There are numerous diagnostic tools on the Hiren CD, but it soon becomes clear that it won't be possible to use any of them; the laptop powers off before any serious work can be done. Even when nothing is going on, the fan can be heard running hard before the shutdown. Is there something about that version of Windows which is running the machine too hot? On the other hand, it was possible to run live Ubuntu Pangolin for more than a week without a break (and with a quiet fan).

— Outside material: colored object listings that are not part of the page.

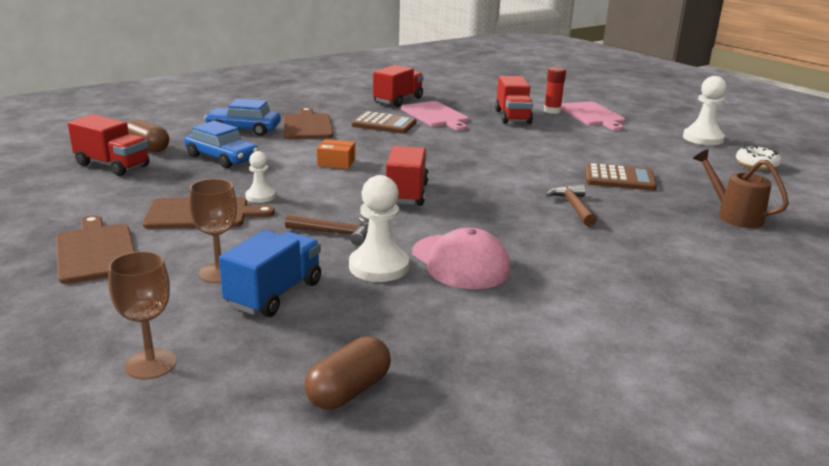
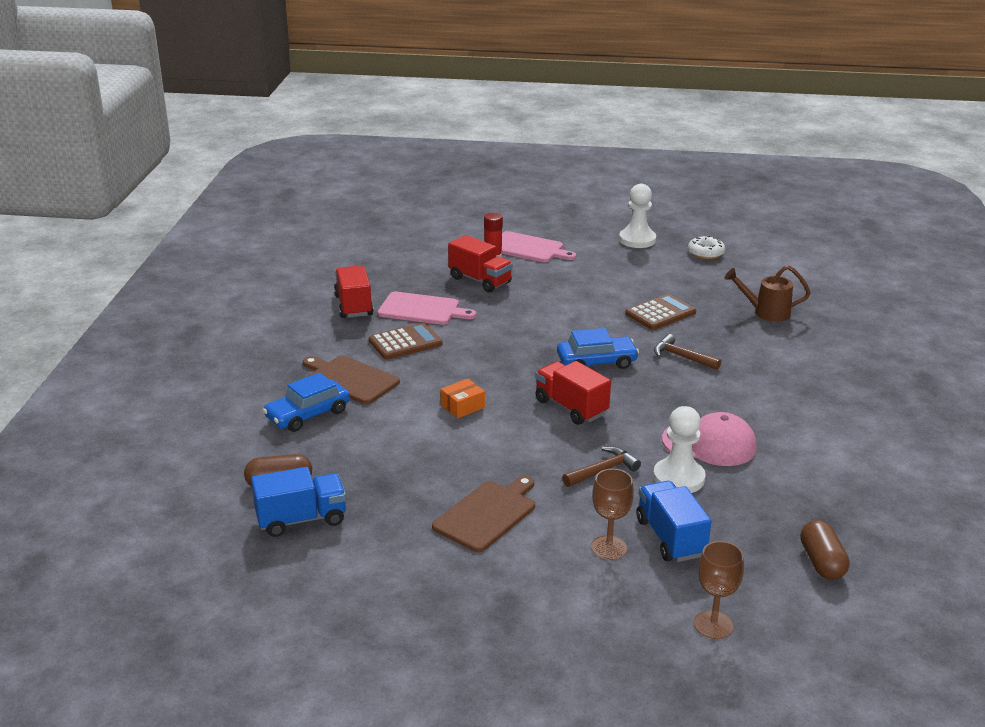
camera: 45 degrees left, 5 degrees up
brown cutting board [56,215,135,284] -> none
red truck [68,114,149,176] -> blue truck [251,467,346,537]
blue car [184,121,259,168] -> blue car moved to [557,328,639,369]
white pawn [245,151,276,203] -> none

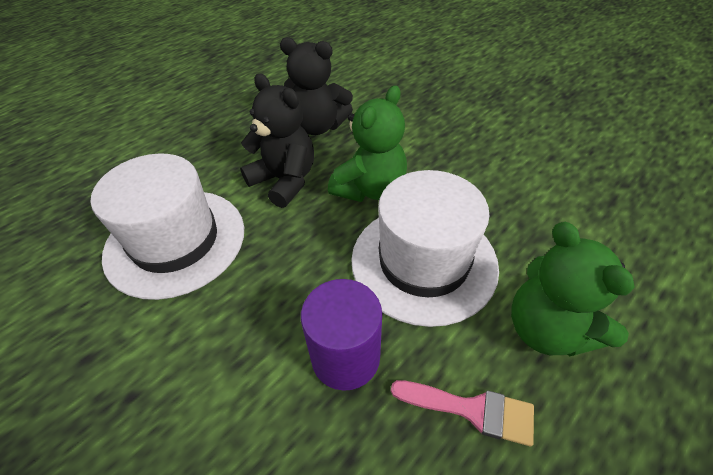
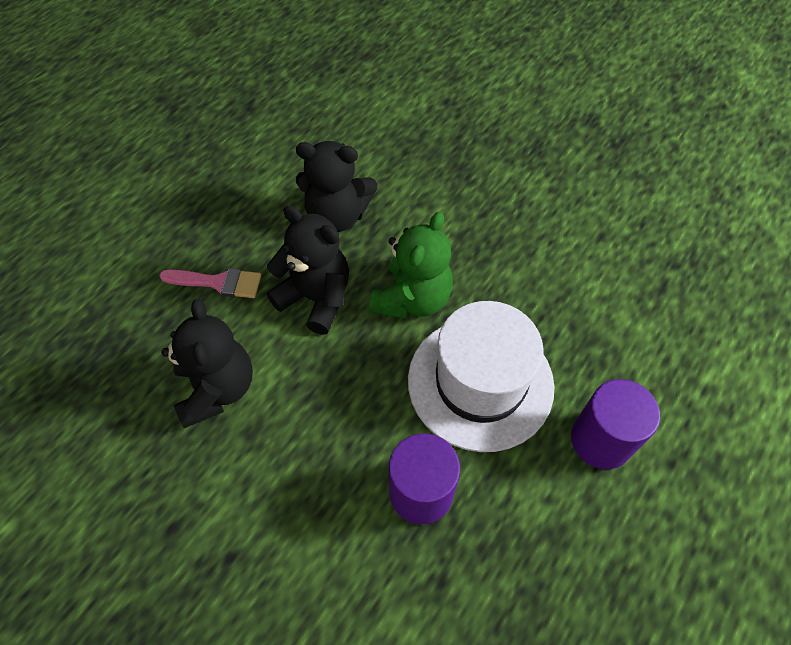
camera: 10 degrees left, 10 degrees up
white hat [91,154,244,300] -> black teddy bear [161,299,253,428]
pink brush [391,380,534,446] -> pink brush moved to [160,268,261,298]
green teddy bear [511,222,635,356] -> purple cylinder [571,379,660,470]

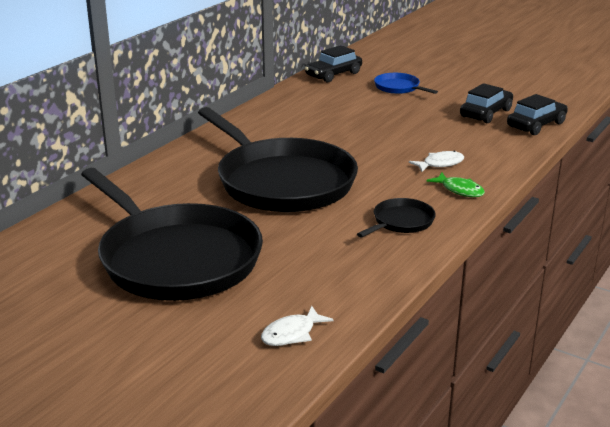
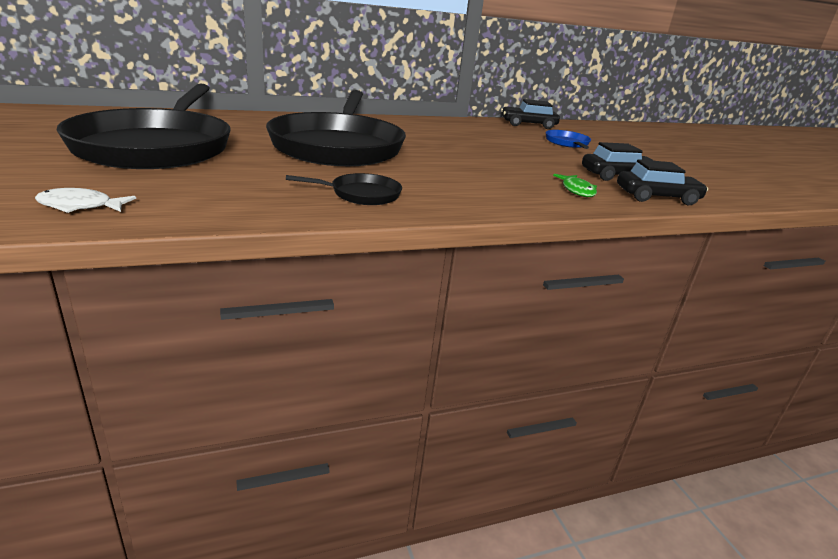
camera: 35 degrees right, 0 degrees up
white fish [409,151,464,172] -> none
green fish [426,172,485,197] -> green fish moved to [553,174,597,197]

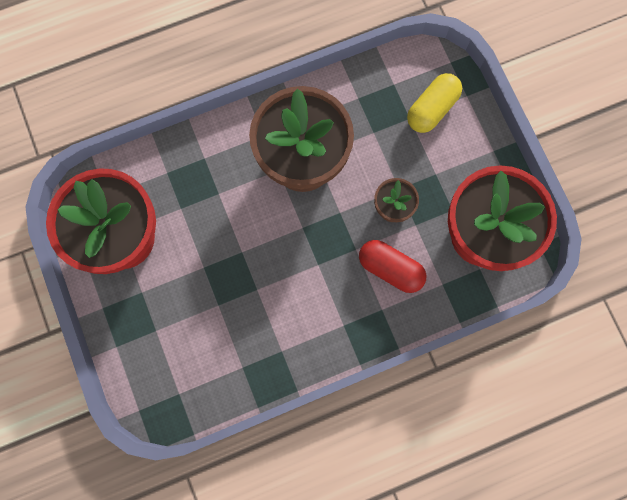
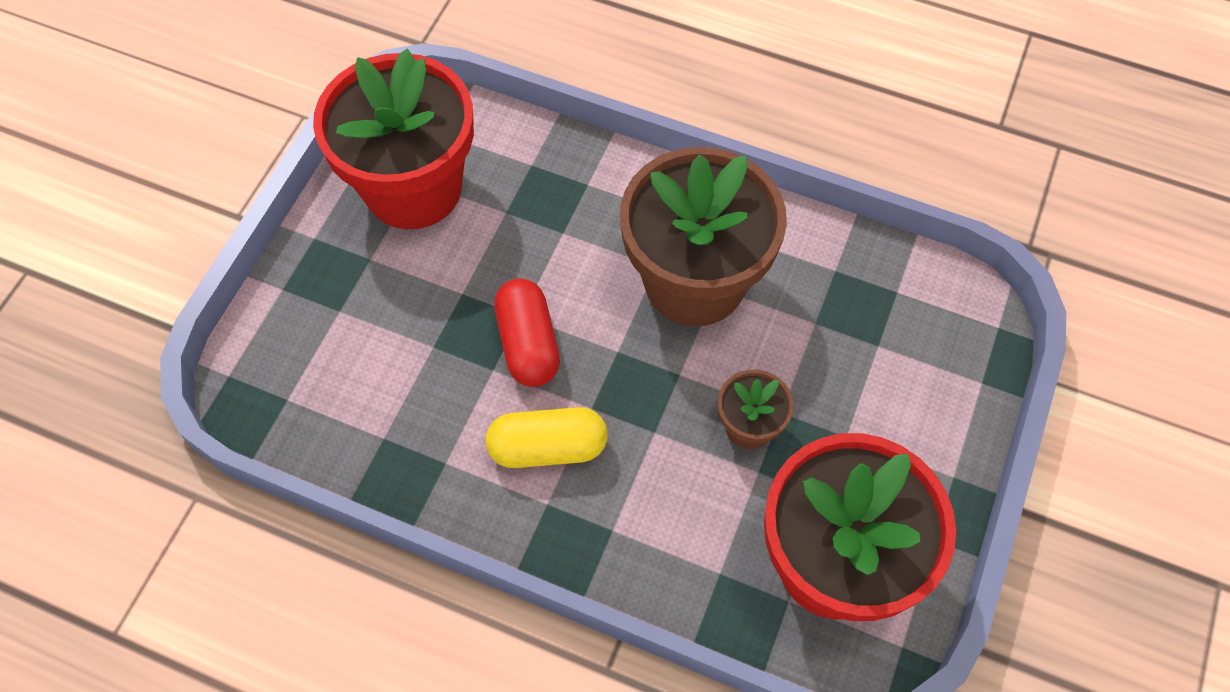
camera: 45 degrees right, 15 degrees down
red capsule [359,240,427,293] -> red capsule moved to [494,278,560,387]
yellow capsule [407,73,462,133] -> yellow capsule moved to [485,407,608,468]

Before attempting to get the files off the hard drive, it would be good to check for faults. Here's where Ubuntu should be useful, so select the "Try Ubuntu" option to run it off the DVD without touching the hard drive. Soon the Unity desktop is running, and I can start a terminal window. I'm guessing the HDD partitions are going to be "sdaN", so run the commands:

> sudo mkdir /media/hdd1 /media/hdd2 /media/hdd3
> sudo mount /dev/sda1 /media/hdd1
> sudo mount /dev/sda2 /media/hdd2
> sudo mount /dev/sda3 /media/hdd3
> df
...
/dev/sda1     12586892  9565860   3021032  76% /media/hdd1
/dev/sda2       102396    26040     76356  26% /media/hdd2
/dev/sda3    299880788 67126600 232754188  23% /media/hdd3

Good! Now we can check the readability of each partition by:

> sudo dd if=/dev/sda1 of=/dev/null
> sudo dd if=/dev/sda2 of=/dev/null
> sudo dd if=/dev/sda3 of=/dev/null

The first two report the expected number of 512-byte records read, but the last can only read 11667816, not the twice 299880788 plus 8 expected. Sure enough, the output of dmesg now shows I/O failures. After closing in on the fault with ever shorter reads, we find that only records 11667816 to 11667823 inclusive are defective; all later ones are still good. In fact, dmesg is reporting problems with logical block 1458477; 11667816 is 8 x 1458477, so as far as dmesg is concerned, there is just a single faulty block of 4096 bytes.

But what files are affected? We can read every directory and file on the third partition in various ways. The following should do:

> find /media/hdd3 -type f -exec wc -l {} \; | wc -l
74558

dmesg shows no new errors, so there are 74558 files in the partition and the damaged sectors are not part of any of them.

The way is clear to begin copying the files to another disk. Sneakernet with USB sticks would be very tedious, so can we send them over the network to my main machine? Attach a CAT 5 cable, and ping my broadband router. Works! I didn't have to configure anything! The laptop has been assigned the address 192.168.0.160 by DHCP. (Remember what it was like just a few years ago?) I don't suppose Live Ubuntu runs NFS by default...

> ps ax | grep nfsd
1234   pts/1   S+   0:00 grep --color=auto nfsd

Nope, no NFS daemons running. Can we install it? Indeed, and via the GUI too. Just start Ubuntu Software, search for "nfs", click "Show 15 extra technical items" and select nfs-kernel-server. Click the install button, and it is soon up and running. You hardly notice that you are running a live DVD! Of course, it is necessary to tell NFS what to export:

> sudo vi /etc/exports
... append the following line:

192.168.0.0/24 /media/hdd3(ro,async)

> sudo /etc/init.d/nfs-kernel-server restart

Now go to chikwawa, my main machine running OpenSUSE at the time, and try to mount the laptop partition:

> sudo mount -t nfs 192.168.0.160:/media/hdd3 /media/otherpar
password:
> df
...
192.168.0.160:/media/hdd3
                     299880960  67126528 232754432  23% /media/otherpar

Yay, works! The block counts are slightly different from those given by the same command on the laptop, but I'm just going to ignore that. The way is clear to copy the files to a partition with plenty of spare space on chikwawa.

> mkdir /user/noback/laptopp3
> cd /media/otherpar
> cp -ip -r * /user/noback/laptopp3
...runs, but more than fifty messages like this:
cp: cannot stat `Guest/Music': Stale NFS file handle
cp: cannot stat `Guest/ntuser.dat': Stale NFS file handle

Afterwards, it is clear from the space used that the copy is incomplete. Strange... I didn't reboot the laptop or restart NFS, and Ubuntu isn't touching the files on the source partition. Delete the partial copy and run the whole thing again... and this time it worked! A check showed that the right number of files had been copied, and there were no error messages. Some sort of bug, no doubt.